___ INFORMATION SHOWN

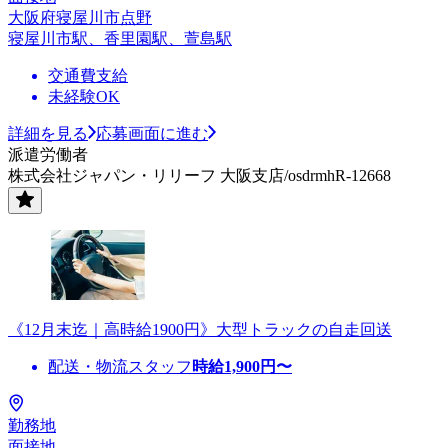
大阪府寝屋川市点野
寝屋川市駅、香里園駅、萱島駅
交通費支給
未経験OK
詳細を見る
応募画面に進む
派遣労働者
株式会社ジャパン・リリーフ 大阪支店/osdrmhR-12668
《12月末迄｜高時給1900円》大型トラックの自走回送
配送・物流スタッフ
時給
1,900
円〜
勤務地
面接地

______

■ DIRECTIVE ■
Leave every picture out. Retype the remaining data exactly.

■ WORKED SOLUTION ■
大阪府寝屋川市点野
寝屋川市駅、香里園駅、萱島駅
交通費支給
未経験OK
詳細を見る
応募画面に進む
派遣労働者
株式会社ジャパン・リリーフ 大阪支店/osdrmhR-12668
《12月末迄｜高時給1900円》大型トラックの自走回送
配送・物流スタッフ
時給
1,900
円〜
勤務地
面接地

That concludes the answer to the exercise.